Song after song follows, each one hitting as hard as the last. Like previous Husker Du albums, it can be easy to get lost in the album: for the longest time, I found the album weak because it all starts to sound the same. However, this is a fault of all bands in this genre. The instrumentation and approach is limited and the arrangements often sound similar. With that said, the band continues to show off their willingness to grow and change by adding 12 string guitar to the opening of “Celebrated Summer.” This light touch proved a harbinger of future diversification.
Other highlights of the album include “I Don’t Know What You’re Talking About.” Here, Bob rages against a person that he simply cannot understand. In fact, much of the album’s lyrics have a similarly personal approach: confusion, madness, misunderstanding and hatred fill the album. It never becomes a downer because the band is playing too fast and writings songs that are too catchy. By the time “Plans I Make” comes around, any listener will be emotionally drained and devastated by what they have heard: in a good way. Not one song seems out of place or like “filler” except for perhaps a few moments of strangeness such as “Whatcha Drinking” and “How to Skin a Cat” but even these feel more like moments of levity, designed to boost the listener’s spirit, as opposed to bad songs.
Simply put, Husker Du peaked as a band with this album.
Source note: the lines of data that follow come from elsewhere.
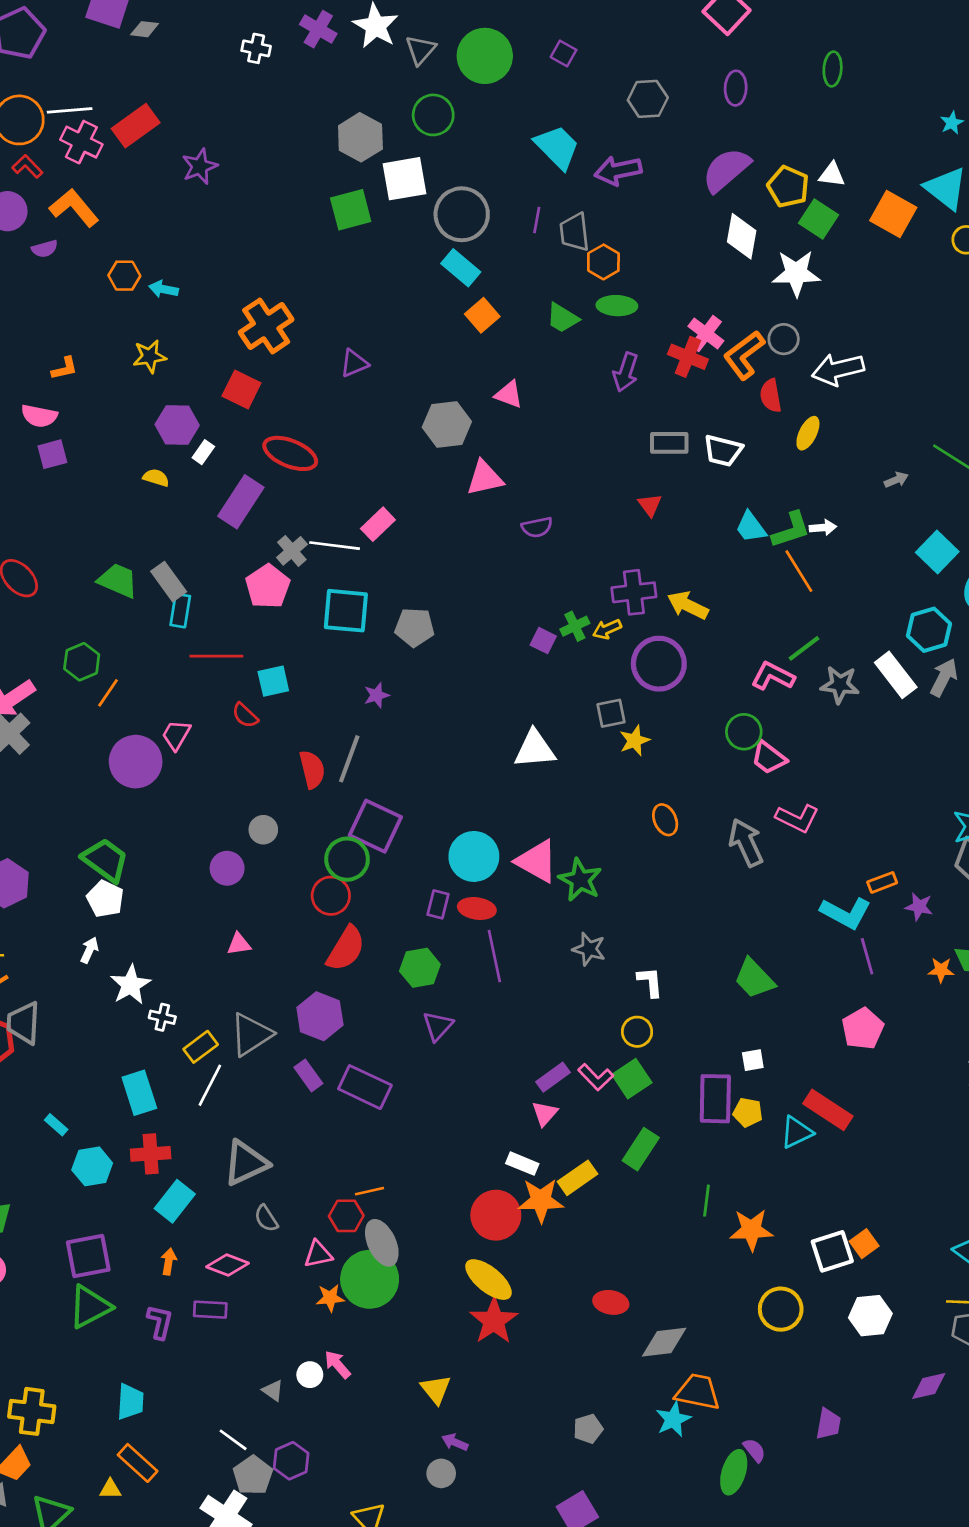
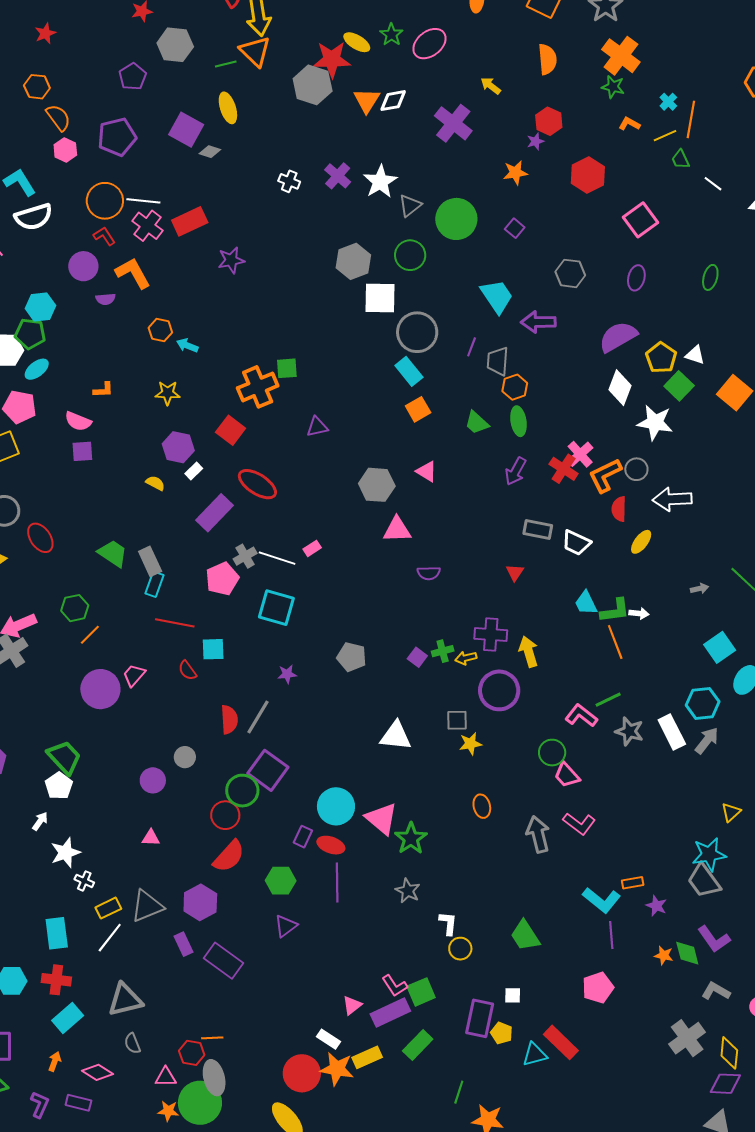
green square: (351, 210) -> (287, 368), moved, size x0.7
green ellipse: (617, 306) -> (519, 421), turned 68
pink rectangle: (378, 524) -> (312, 548), size x0.7
yellow arrow: (688, 605) -> (529, 652), turned 36
gray pentagon: (415, 627) -> (352, 657), moved
yellow circle: (637, 1032) -> (460, 949), moved
purple rectangle: (553, 1077) -> (390, 1012), moved, size x1.5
Everything that made them great is present: great pop melodies, amazing speed, passion, great lyrics and a fuzz guitar led attack that separated them from their peers. The best description I’ve read of this album was that it was “punk played as pop” and that is so true. Although the band never made a bad album, they would begin a slight slide into “more pop than punk” which turns off many hardcore fans.